American Classic 420 are less than £500, 1550g and strong, stiff aero.

American Classic 350 Sprint ony about £350 and 1410g. Beat that fro non-carbon!

Nothing lighter for the price.

Avatar
russyparkin | 12 years ago
0 likes

second on the ultegra 6700. got them for £199 from planet x. 1600g and lovely.

Avatar
ashleybrookes86... | 12 years ago
0 likes

Well hand built wheels are much less likely to be become un-true or break a spoke in a pot hole as someone has spent a few hours checking it over... which means you ll be saving money on truing the wheel in future.

Plus your giving and old cycling legend a bit of beer money, that has to be worth it ?

Avatar
mowatb | 12 years ago
0 likes

I got Shimano Ultegra wheels, not Carbon, but good for uk roads.

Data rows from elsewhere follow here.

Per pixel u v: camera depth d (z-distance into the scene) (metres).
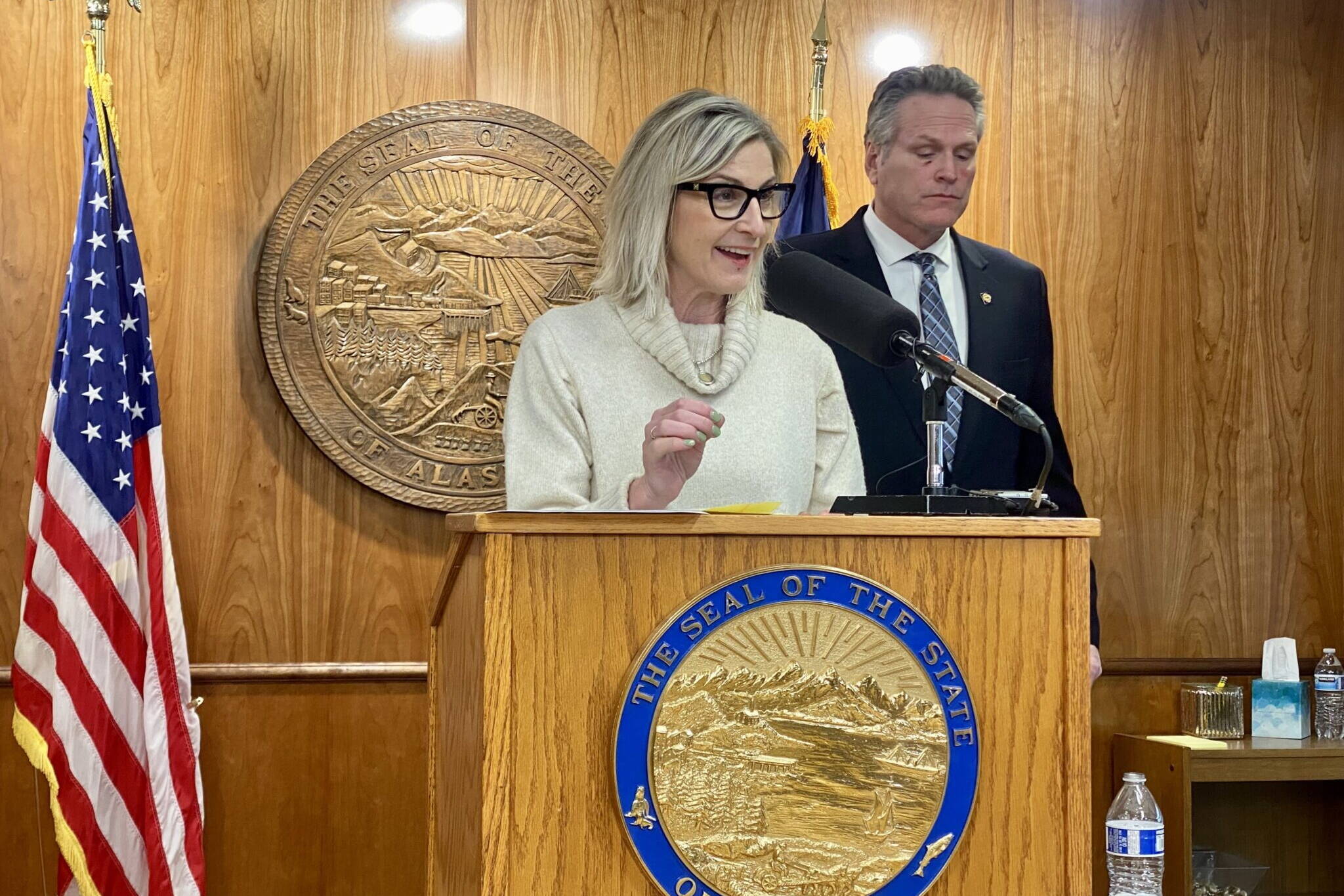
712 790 1.23
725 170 1.79
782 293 1.75
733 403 1.83
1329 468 3.83
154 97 3.25
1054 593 1.34
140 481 2.92
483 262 3.38
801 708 1.26
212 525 3.24
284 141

They're far cheaper & you can go clincher or tubeless.

Avatar
spongebob | 12 years ago
0 likes

Aye they look alright, worth paying £50 less for the non-handbuilt ones?

Avatar
ashleybrookes86... | 12 years ago
0 likes

Have you considered the planet-x wheels ??

They have a higher spoke count which will make them much stiffer and their hand built, again this will make them much stiffer.

Only £500.

http://www.planet-x-bikes.co.uk/i/q/WBPX52CCLHBPC/planet_x_52mm_carbon_c...

Spend the £250 on more race entries, better tyres and beer.